Verona é uma feia bonita. Ao contrário do que é habitual em Itália — onde, seja prado toscano ou cidade antiga, se espera um elogio do belo, da estética, do medieval bem preservado e também do moderno, do chique, do sublime — Verona sofre do mesmo mal urbanístico que outras cidades modernas reféns de construtores civis inauditos. Ora, chegando a Verona em companhia de Fiats e Ferraris, num alegre concílio democrático de estrada, dou de caras com uma paisagem familiar ao franco Portugal, uma região demarcada de rotundas e subúrbios incensados a estuário podre.
Na bomba de gasolina o senhor Pulpo não quer enfiar o barrete ao estrangeiro incauto nem arrebanhar comissão e manda-me para as periferias, “onde se está como o menino nas palhinhas”. Escreve uma morada a lápis num papel ratado e confia-me aquilo como se fosse a súmula de um golpe de Estado para depor Berlusconi. “Tome lá, e não diga que vai daqui. Se puder não diga a ninguém”, recomenda, passando a nota de uma villa etrusca na terrinha de Sirmione, no lago de Garda, onde só ficam os simpatizantes de Garibaldi, Giordano Bruno ou Galileu Galilei (e não me perguntem porquê).

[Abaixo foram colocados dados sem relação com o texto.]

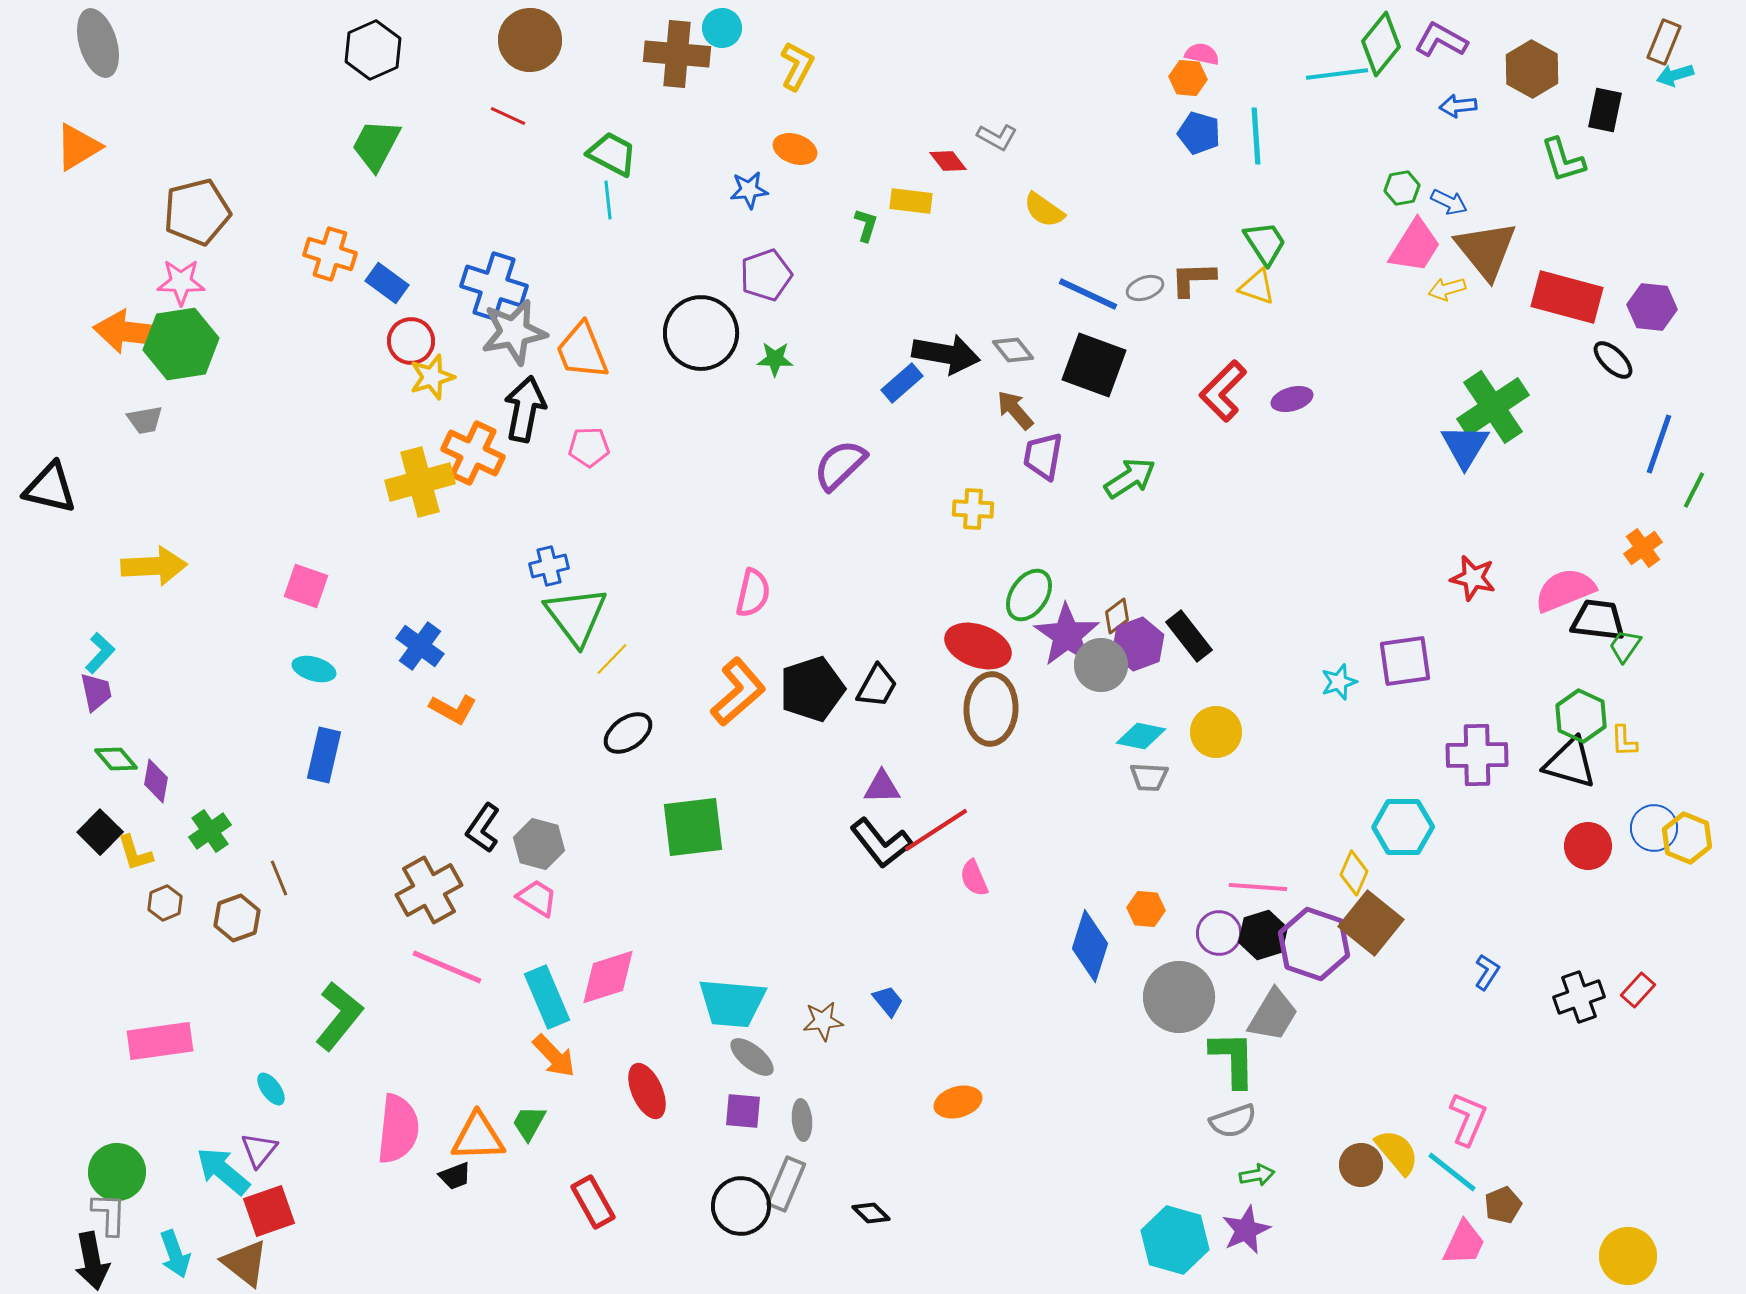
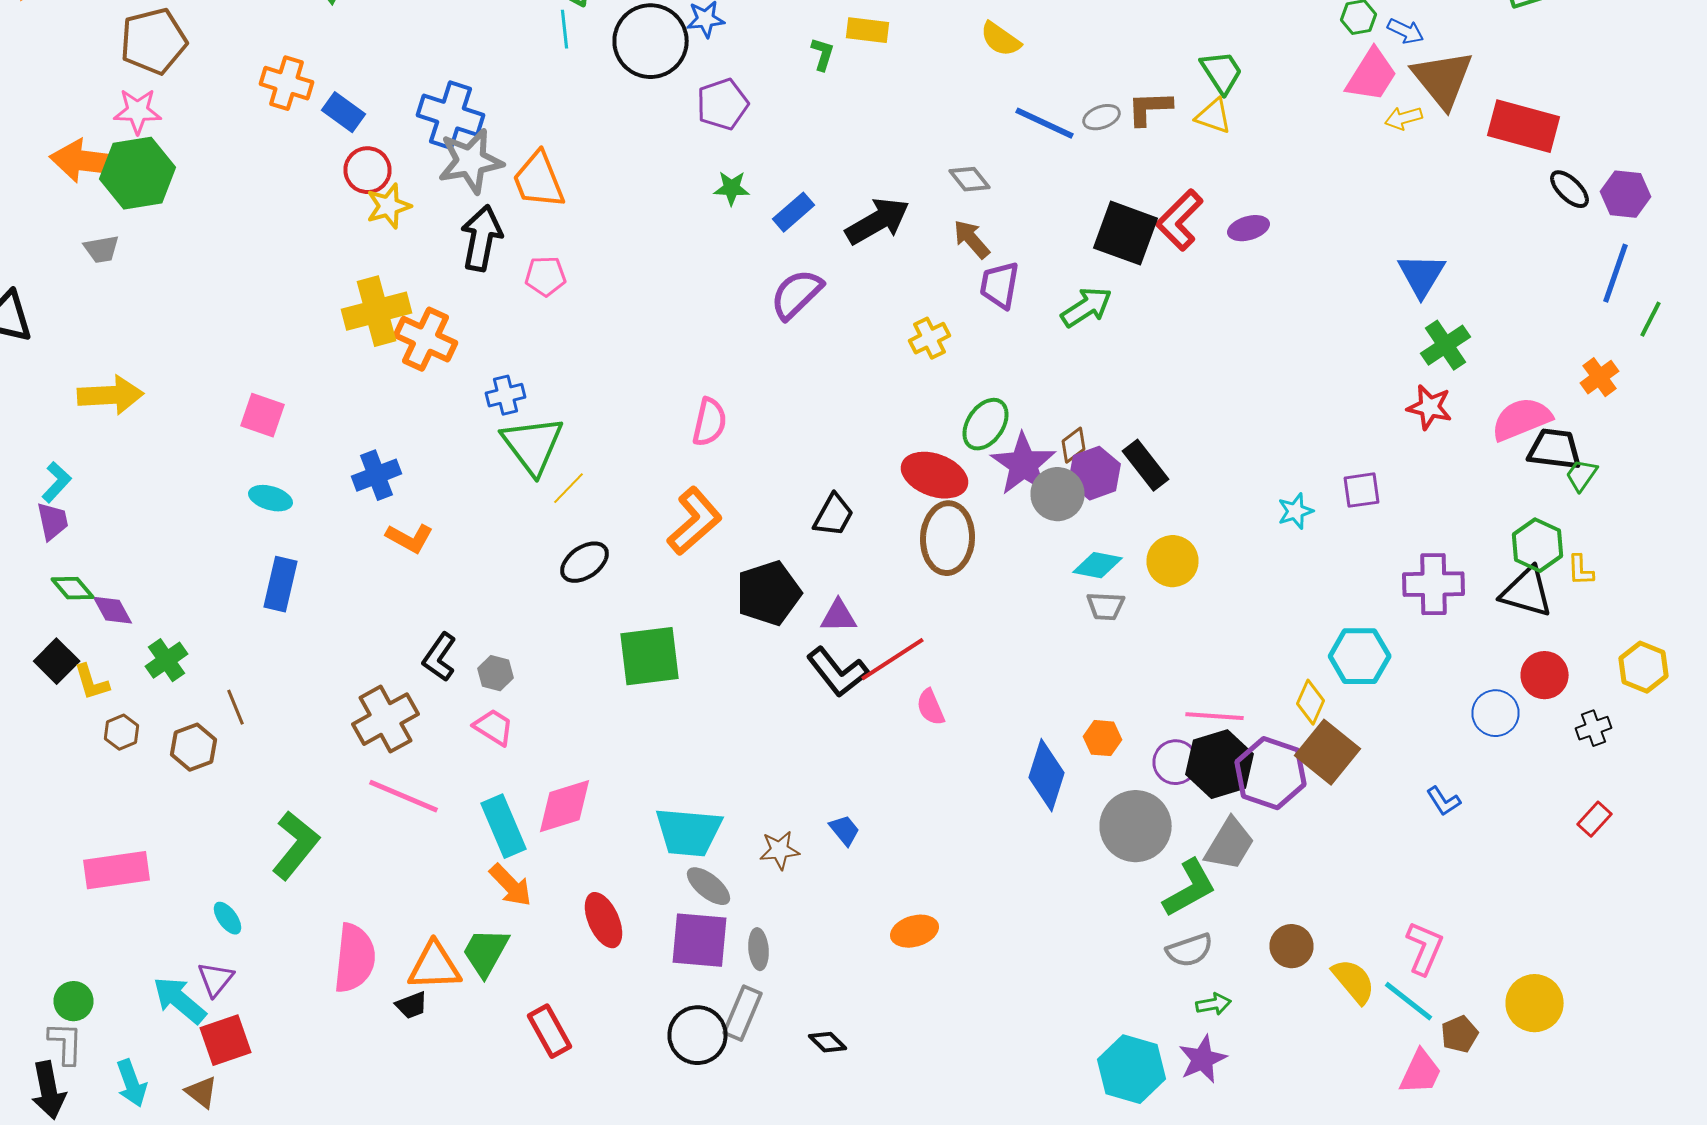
purple hexagon: (1652, 307) -> (1626, 194), moved
black circle: (701, 333) -> (650, 41), moved
black arrow: (946, 354) -> (878, 221), moved, turned -40
black square: (1094, 365) -> (1126, 233), moved
blue rectangle: (902, 383) -> (794, 212), moved
green cross: (1493, 407) -> (1446, 345), moved, size x0.7
orange cross: (473, 453) -> (426, 339), moved
yellow cross: (973, 509) -> (930, 338), turned -30
blue cross: (420, 646) -> (376, 475), turned 33
purple square: (1405, 661) -> (1362, 490), size x0.7
black pentagon: (812, 689) -> (768, 593), moved
purple diamond: (156, 781) -> (112, 610), turned -39
blue circle: (1654, 828) -> (1496, 713), moved
gray hexagon: (539, 844) -> (496, 673), size x0.7
black hexagon: (1263, 935) -> (1220, 764), size x1.4
blue L-shape: (1487, 972) -> (1444, 801), turned 114
black cross: (1579, 997) -> (1594, 728), moved, size x0.7
green L-shape: (1233, 1059) -> (1190, 888), turned 62
purple square: (743, 1111) -> (700, 940), size x1.6
green trapezoid: (529, 1123) -> (486, 952), size x1.4
brown circle: (1361, 1165) -> (1292, 946), moved
green circle: (117, 1172) -> (74, 1001), size x0.7
yellow circle: (1628, 1256) -> (1534, 1003), moved
brown triangle: (245, 1263) -> (202, 1092), size x0.7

Três quartos de hora mais tarde, a rodar sossegadamente por estradas sombrias, estreitas e um perfumado vinhedo, eis-me longe de qualquer amostra de progresso e diante da Villa Pioppi. Um solar junto ao lago e com uma silhueta palaciana. Não sei se de comoção, se do Amarone que levava bebido na companhia do senhor Pulpo, naquele instante parece-me que a casa vai zarpar para dentro do lago, o que juro de imediato ser a primeira coisa que farei na manhã seguinte, das traves do bote ancorado a dar e dar junto ao cais.
A vista de fora é mais luminosa que a dos quartos mas não deixa de estar tudo nos conformes, e as janelas e portadas de salão de baile a desvendarem o lago, arrumam de vez os impropérios e sinapismos que me atormentavam a alma veronesa. Assento praça no primeiro andar, o único com uma varanda de balcão para o lago onde Romeu se banhou em pelota à vista impudica de Julieta.
Ali estarei duas tardes memoráveis a saltitar entre as cadeiras do jardim e as traves do ancoradouro para melhor assistir aos festivais acrobáticos das andorinhas. Mais tarde, enrolado numa manta cardada e de pés à braseira, brindo ao senhor Pulpo e à varanda do aposento que me calhou em sorte. Da janela, a vista é apenas perturbada por uma falange de juncos, patos em aulas de voo e pescadores eremitas. Não há quem me tire daqui nos próximos dias, nem a borboleta de Puccini.